◆ PROVIDED RECORDS ◆
↓
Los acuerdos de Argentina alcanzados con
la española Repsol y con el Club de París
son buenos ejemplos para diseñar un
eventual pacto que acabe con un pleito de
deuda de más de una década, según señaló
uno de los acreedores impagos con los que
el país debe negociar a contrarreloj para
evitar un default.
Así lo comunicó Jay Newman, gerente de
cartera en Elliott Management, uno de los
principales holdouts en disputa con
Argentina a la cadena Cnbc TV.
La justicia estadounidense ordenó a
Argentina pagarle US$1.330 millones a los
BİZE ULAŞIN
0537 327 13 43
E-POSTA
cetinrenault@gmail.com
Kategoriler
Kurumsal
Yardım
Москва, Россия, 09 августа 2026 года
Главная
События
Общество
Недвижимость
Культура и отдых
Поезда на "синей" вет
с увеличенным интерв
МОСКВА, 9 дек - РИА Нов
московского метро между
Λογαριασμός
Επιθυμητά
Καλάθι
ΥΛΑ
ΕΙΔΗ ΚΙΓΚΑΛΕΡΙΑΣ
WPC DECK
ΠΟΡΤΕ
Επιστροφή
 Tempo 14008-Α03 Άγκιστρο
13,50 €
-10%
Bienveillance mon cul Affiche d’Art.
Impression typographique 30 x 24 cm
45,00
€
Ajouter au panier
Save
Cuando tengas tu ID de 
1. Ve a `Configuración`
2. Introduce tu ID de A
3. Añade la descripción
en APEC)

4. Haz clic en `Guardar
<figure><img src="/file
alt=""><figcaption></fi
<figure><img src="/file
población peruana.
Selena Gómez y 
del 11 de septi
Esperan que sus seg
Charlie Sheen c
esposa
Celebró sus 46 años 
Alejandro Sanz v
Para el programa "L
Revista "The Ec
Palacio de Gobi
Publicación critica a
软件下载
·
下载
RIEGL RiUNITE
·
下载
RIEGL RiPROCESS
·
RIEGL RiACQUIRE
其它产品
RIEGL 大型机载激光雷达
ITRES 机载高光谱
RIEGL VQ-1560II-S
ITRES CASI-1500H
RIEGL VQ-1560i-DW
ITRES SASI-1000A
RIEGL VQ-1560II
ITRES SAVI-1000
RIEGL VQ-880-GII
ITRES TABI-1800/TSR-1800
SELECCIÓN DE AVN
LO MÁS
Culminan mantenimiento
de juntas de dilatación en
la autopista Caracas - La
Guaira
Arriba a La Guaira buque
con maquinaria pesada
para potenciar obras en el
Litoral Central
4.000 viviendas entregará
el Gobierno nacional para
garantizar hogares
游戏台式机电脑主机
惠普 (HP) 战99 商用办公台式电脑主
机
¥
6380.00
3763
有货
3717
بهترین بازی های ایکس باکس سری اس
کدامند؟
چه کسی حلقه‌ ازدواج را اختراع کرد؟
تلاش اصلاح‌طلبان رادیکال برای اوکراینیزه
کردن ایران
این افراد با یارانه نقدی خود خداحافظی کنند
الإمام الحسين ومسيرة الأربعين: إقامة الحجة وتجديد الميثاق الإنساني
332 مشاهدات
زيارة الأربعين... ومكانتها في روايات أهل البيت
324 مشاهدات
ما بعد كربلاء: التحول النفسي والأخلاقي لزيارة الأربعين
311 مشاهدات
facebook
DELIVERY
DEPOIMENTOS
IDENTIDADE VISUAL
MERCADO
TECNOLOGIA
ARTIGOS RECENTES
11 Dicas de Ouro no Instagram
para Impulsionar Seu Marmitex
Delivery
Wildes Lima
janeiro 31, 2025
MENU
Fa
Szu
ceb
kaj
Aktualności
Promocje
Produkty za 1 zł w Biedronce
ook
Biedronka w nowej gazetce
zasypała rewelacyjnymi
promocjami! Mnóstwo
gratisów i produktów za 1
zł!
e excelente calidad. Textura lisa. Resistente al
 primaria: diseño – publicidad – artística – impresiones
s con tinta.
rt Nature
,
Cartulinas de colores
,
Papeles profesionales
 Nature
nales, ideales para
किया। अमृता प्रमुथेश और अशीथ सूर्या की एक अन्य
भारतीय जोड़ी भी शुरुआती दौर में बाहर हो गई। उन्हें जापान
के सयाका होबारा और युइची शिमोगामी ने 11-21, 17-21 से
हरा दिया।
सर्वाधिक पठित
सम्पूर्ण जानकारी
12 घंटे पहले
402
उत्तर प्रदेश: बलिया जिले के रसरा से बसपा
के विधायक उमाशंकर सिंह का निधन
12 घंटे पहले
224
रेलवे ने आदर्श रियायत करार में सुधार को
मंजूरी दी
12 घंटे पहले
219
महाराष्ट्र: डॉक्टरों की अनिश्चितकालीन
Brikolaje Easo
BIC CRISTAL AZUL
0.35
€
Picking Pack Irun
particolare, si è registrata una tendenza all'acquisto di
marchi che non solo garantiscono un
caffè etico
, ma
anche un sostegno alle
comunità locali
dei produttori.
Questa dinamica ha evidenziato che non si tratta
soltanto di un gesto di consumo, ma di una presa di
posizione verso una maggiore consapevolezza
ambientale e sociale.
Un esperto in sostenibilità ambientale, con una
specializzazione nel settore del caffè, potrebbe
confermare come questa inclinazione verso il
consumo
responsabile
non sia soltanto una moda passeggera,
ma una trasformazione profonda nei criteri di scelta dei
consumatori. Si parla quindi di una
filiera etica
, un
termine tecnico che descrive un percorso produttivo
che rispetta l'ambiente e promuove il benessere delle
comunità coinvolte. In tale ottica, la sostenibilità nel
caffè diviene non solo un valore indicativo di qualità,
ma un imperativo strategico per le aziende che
↑
◆ TASK ◆
Retype the complete listing verbatim.

◆ WRITTEN SOLUTION ◆
Los acuerdos de Argentina alcanzados con
la española Repsol y con el Club de París
son buenos ejemplos para diseñar un
eventual pacto que acabe con un pleito de
deuda de más de una década, según señaló
uno de los acreedores impagos con los que
el país debe negociar a contrarreloj para
evitar un default.
Así lo comunicó Jay Newman, gerente de
cartera en Elliott Management, uno de los
principales holdouts en disputa con
Argentina a la cadena Cnbc TV.
La justicia estadounidense ordenó a
Argentina pagarle US$1.330 millones a los
BİZE ULAŞIN
0537 327 13 43
E-POSTA
cetinrenault@gmail.com
Kategoriler
Kurumsal
Yardım
Москва, Россия, 09 августа 2026 года
Главная
События
Общество
Недвижимость
Культура и отдых
Поезда на "синей" вет
с увеличенным интерв
МОСКВА, 9 дек - РИА Нов
московского метро между
Λογαριασμός
Επιθυμητά
Καλάθι
ΥΛΑ
ΕΙΔΗ ΚΙΓΚΑΛΕΡΙΑΣ
WPC DECK
ΠΟΡΤΕ
Επιστροφή
 Tempo 14008-Α03 Άγκιστρο
13,50 €
-10%
Bienveillance mon cul Affiche d’Art.
Impression typographique 30 x 24 cm
45,00
€
Ajouter au panier
Save
Cuando tengas tu ID de 
1. Ve a `Configuración`
2. Introduce tu ID de A
3. Añade la descripción
en APEC)

4. Haz clic en `Guardar
<figure><img src="/file
alt=""><figcaption></fi
<figure><img src="/file
población peruana.
Selena Gómez y 
del 11 de septi
Esperan que sus seg
Charlie Sheen c
esposa
Celebró sus 46 años 
Alejandro Sanz v
Para el programa "L
Revista "The Ec
Palacio de Gobi
Publicación critica a
软件下载
·
下载
RIEGL RiUNITE
·
下载
RIEGL RiPROCESS
·
RIEGL RiACQUIRE
其它产品
RIEGL 大型机载激光雷达
ITRES 机载高光谱
RIEGL VQ-1560II-S
ITRES CASI-1500H
RIEGL VQ-1560i-DW
ITRES SASI-1000A
RIEGL VQ-1560II
ITRES SAVI-1000
RIEGL VQ-880-GII
ITRES TABI-1800/TSR-1800
SELECCIÓN DE AVN
LO MÁS
Culminan mantenimiento
de juntas de dilatación en
la autopista Caracas - La
Guaira
Arriba a La Guaira buque
con maquinaria pesada
para potenciar obras en el
Litoral Central
4.000 viviendas entregará
el Gobierno nacional para
garantizar hogares
游戏台式机电脑主机
惠普 (HP) 战99 商用办公台式电脑主
机
¥
6380.00
3763
有货
3717
بهترین بازی های ایکس باکس سری اس
کدامند؟
چه کسی حلقه‌ ازدواج را اختراع کرد؟
تلاش اصلاح‌طلبان رادیکال برای اوکراینیزه
کردن ایران
این افراد با یارانه نقدی خود خداحافظی کنند
الإمام الحسين ومسيرة الأربعين: إقامة الحجة وتجديد الميثاق الإنساني
332 مشاهدات
زيارة الأربعين... ومكانتها في روايات أهل البيت
324 مشاهدات
ما بعد كربلاء: التحول النفسي والأخلاقي لزيارة الأربعين
311 مشاهدات
facebook
DELIVERY
DEPOIMENTOS
IDENTIDADE VISUAL
MERCADO
TECNOLOGIA
ARTIGOS RECENTES
11 Dicas de Ouro no Instagram
para Impulsionar Seu Marmitex
Delivery
Wildes Lima
janeiro 31, 2025
MENU
Fa
Szu
ceb
kaj
Aktualności
Promocje
Produkty za 1 zł w Biedronce
ook
Biedronka w nowej gazetce
zasypała rewelacyjnymi
promocjami! Mnóstwo
gratisów i produktów za 1
zł!
e excelente calidad. Textura lisa. Resistente al
 primaria: diseño – publicidad – artística – impresiones
s con tinta.
rt Nature
,
Cartulinas de colores
,
Papeles profesionales
 Nature
nales, ideales para
किया। अमृता प्रमुथेश और अशीथ सूर्या की एक अन्य
भारतीय जोड़ी भी शुरुआती दौर में बाहर हो गई। उन्हें जापान
के सयाका होबारा और युइची शिमोगामी ने 11-21, 17-21 से
हरा दिया।
सर्वाधिक पठित
सम्पूर्ण जानकारी
12 घंटे पहले
402
उत्तर प्रदेश: बलिया जिले के रसरा से बसपा
के विधायक उमाशंकर सिंह का निधन
12 घंटे पहले
224
रेलवे ने आदर्श रियायत करार में सुधार को
मंजूरी दी
12 घंटे पहले
219
महाराष्ट्र: डॉक्टरों की अनिश्चितकालीन
Brikolaje Easo
BIC CRISTAL AZUL
0.35
€
Picking Pack Irun
particolare, si è registrata una tendenza all'acquisto di
marchi che non solo garantiscono un
caffè etico
, ma
anche un sostegno alle
comunità locali
dei produttori.
Questa dinamica ha evidenziato che non si tratta
soltanto di un gesto di consumo, ma di una presa di
posizione verso una maggiore consapevolezza
ambientale e sociale.
Un esperto in sostenibilità ambientale, con una
specializzazione nel settore del caffè, potrebbe
confermare come questa inclinazione verso il
consumo
responsabile
non sia soltanto una moda passeggera,
ma una trasformazione profonda nei criteri di scelta dei
consumatori. Si parla quindi di una
filiera etica
, un
termine tecnico che descrive un percorso produttivo
che rispetta l'ambiente e promuove il benessere delle
comunità coinvolte. In tale ottica, la sostenibilità nel
caffè diviene non solo un valore indicativo di qualità,
ma un imperativo strategico per le aziende che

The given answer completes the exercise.